__Task brief__.
Print everything in the rows below, from the line that contains "Are the bars horizontal?" down to the last of the rows, reproducing each line character for character but leaving out the pictures.

__Available data__.

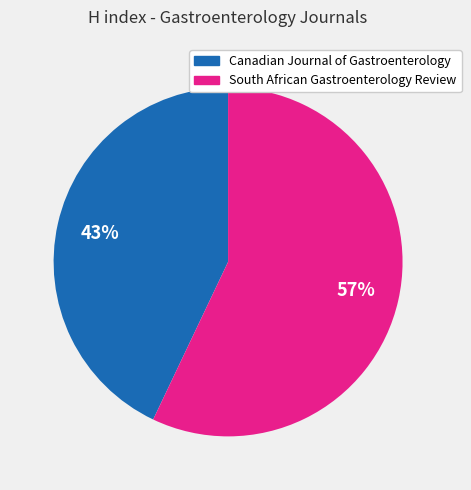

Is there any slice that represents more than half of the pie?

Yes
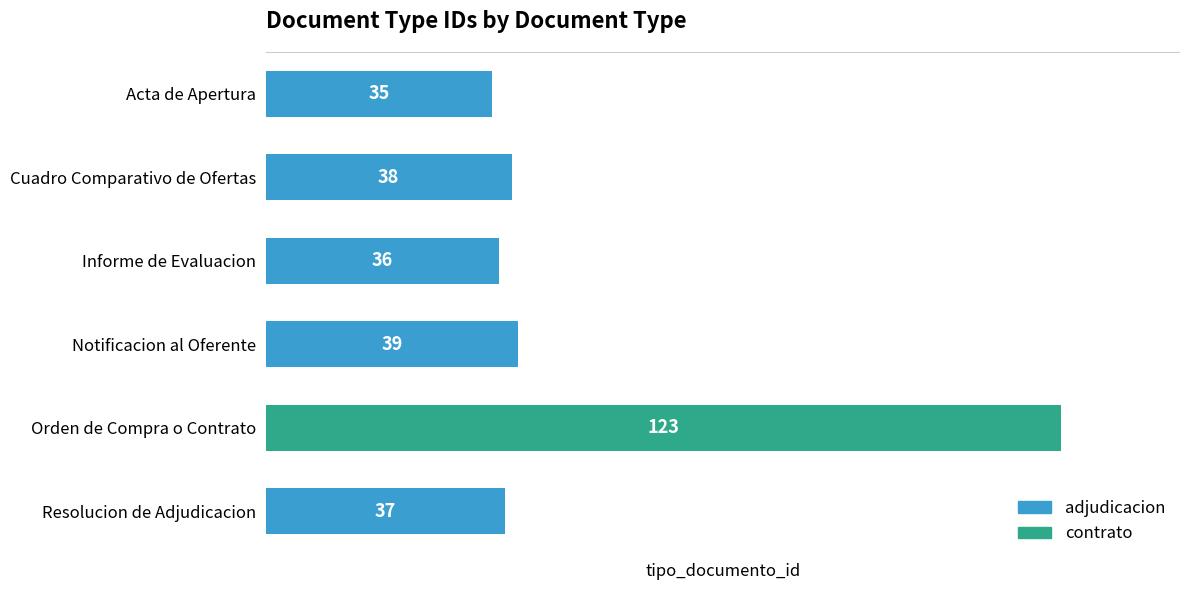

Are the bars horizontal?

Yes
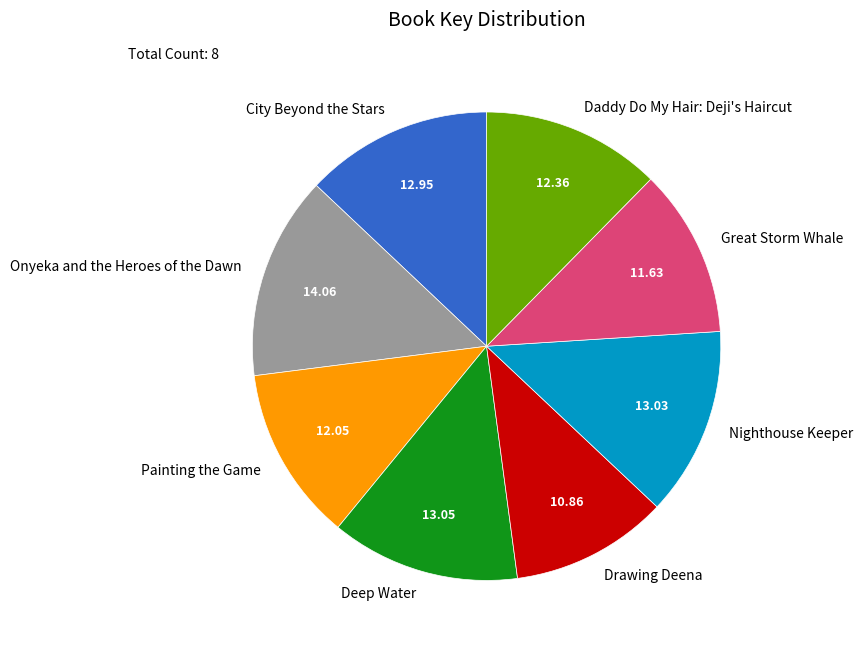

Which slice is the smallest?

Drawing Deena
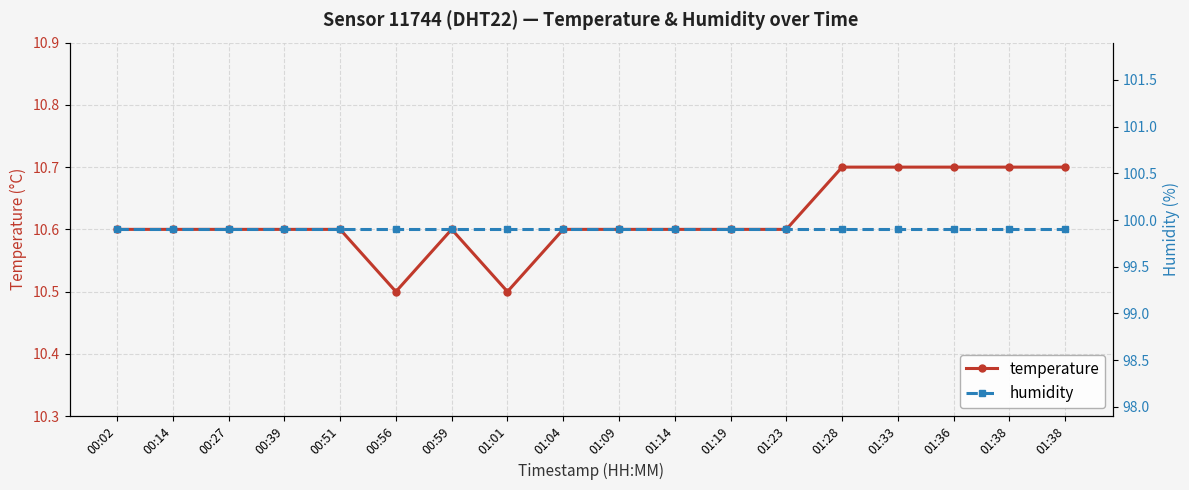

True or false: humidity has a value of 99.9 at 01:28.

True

__Answer to this problem__.
Are the bars horizontal?

Yes

Which slice is the smallest?

Drawing Deena

True or false: humidity has a value of 99.9 at 01:28.

True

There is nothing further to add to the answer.